Text block —
........

Chord diagrams ('circos') can be used to visualize a very specific type of dataset. The data should contain observations that fall in discrete categories and have pairwise, but ideally bidirectional, associations between observations. Say a dataset containing information about twins' political opinions, or couples favorite fruits.
In most cases, these plots don't bring more information than a triangular jointplot. But they are arguably prettier and allow to show individual observation. It can also be easier to add more information to the plot (by modifying the width & color of the link for example). They can also deal (badly) with the occasional triplet/quadruplet.
This package is another attempt to make them easy to plot. Similar tentatives include Circos, Chord, Bokeh and plotly. I wanted a pure python one, based on matplotlib, and as customizable as possible, so this is it.
git clone [email protected]:Thopic/chordialement.git
pip install -r .
Everything is in the chord_diagram
function. By default, the colors are
defined by the categories, but they can also be separated. Both functions return a Chords
object that can be manipulated to some extent.
import pandas as pd
import numpy as np
from chordialement import chord_diagram, colored_chords
rng = np.random.default_rng()
df = pd.DataFrame()
df["favourite_fruit"] = rng.choice(["Apple", "Orange", "Kiwi", "Tomato", "Banana"], size=200)
df["couple"] = rng.choice(list(range(100))*2, size=200, replace=False)
df["Like Potatoes"] = rng.choice([True, False], size=200)
ch1 = chord_diagram(categories="favourite_fruit", pair="couple",
layout_args={'spacing': 0.01, 'internal_chords': True},
data=df)
ch2 = chord_diagram(categories="favourite_fruit", pair="couple", hues="Like Potatoes"
layout_args={'spacing': 0.01, 'internal_chords': True},
data=df)
Singletons are fairly straightforward and dealt with by default (don't forget to set internal_chords
to True
so that duplets in the same categories are different from singletons).
Triplets are a bit more complicated, as there's no good (well, simple) way of ordering them, the way they're plotted depends a lot on the ordering of the initial dataframe, so you can try to play with that if the results are not convincing.
import pandas as pd
import numpy as np
df = pd.DataFrame()
df["favourite_fruit"] = rng.choice(["Apple", "Orange", "Kiwi", "Tomato", "Banana"], size=165)
df["couple"] = rng.choice(list(range(50))*2 + list(range(50, 100)) + list(range(100, 105))*3, size=165, replace=False)
ch = chord_diagram(categories="favourite_fruit", pairs="couple",
layout_args={'spacing': 0.01, 'internal_chords': True, 'nuplets': True},
data=df)
Additionally, if in need of precise control, you can add new chords manually:
fig, ax = plt.subplots()
ch = chord_diagram(categories="favourite_fruit", pairs="couple", ax=ax,
layout_args={'spacing': 0.01, 'internal_chords': True, 'nuplets': True, 'plot': False},
data=df)
for ii in range(4, 12):
ch.add_chord(1, ii)
_ = ch.plot(ax)

........

(Data items)
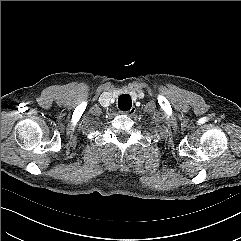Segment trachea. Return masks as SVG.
Returning a JSON list of instances; mask_svg holds the SVG:
<instances>
[{"instance_id": "3493384b", "label": "trachea", "mask_w": 241, "mask_h": 241, "mask_svg": "<svg viewBox=\"0 0 241 241\" xmlns=\"http://www.w3.org/2000/svg\"><path fill=\"white\" fill-rule=\"evenodd\" d=\"M132 107V100L128 94H122L118 98V108L122 111H128Z\"/></svg>"}]
</instances>
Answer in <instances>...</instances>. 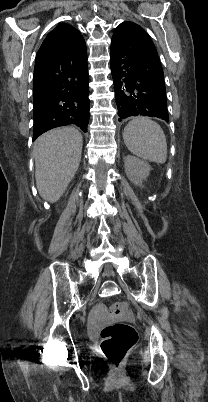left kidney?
I'll use <instances>...</instances> for the list:
<instances>
[{"label": "left kidney", "mask_w": 208, "mask_h": 402, "mask_svg": "<svg viewBox=\"0 0 208 402\" xmlns=\"http://www.w3.org/2000/svg\"><path fill=\"white\" fill-rule=\"evenodd\" d=\"M124 168L127 178H129L133 184H136V186H142L143 180H146L151 170L148 162L139 160V158H135V156H126V158H124Z\"/></svg>", "instance_id": "left-kidney-1"}]
</instances>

........

Written instruction 1 —
Answer these questions about the chord diagram page:
(a) Which library is the package based on?
(b) In which function is everything contained?
(c) What does the way triplets are plotted depend a lot on?
Written instruction 2 — Repeat the chord diagram page word for word from "Singletons are fairly" to "are not convincing.".

Exercise response 1 —
(a) matplotlib
(b) chord_diagram
(c) The ordering of the initial dataframe

Exercise response 2 —
Singletons are fairly straightforward and dealt with by default (don't forget to set internal_chords
to True
so that duplets in the same categories are different from singletons).
Triplets are a bit more complicated, as there's no good (well, simple) way of ordering them, the way they're plotted depends a lot on the ordering of the initial dataframe, so you can try to play with that if the results are not convincing.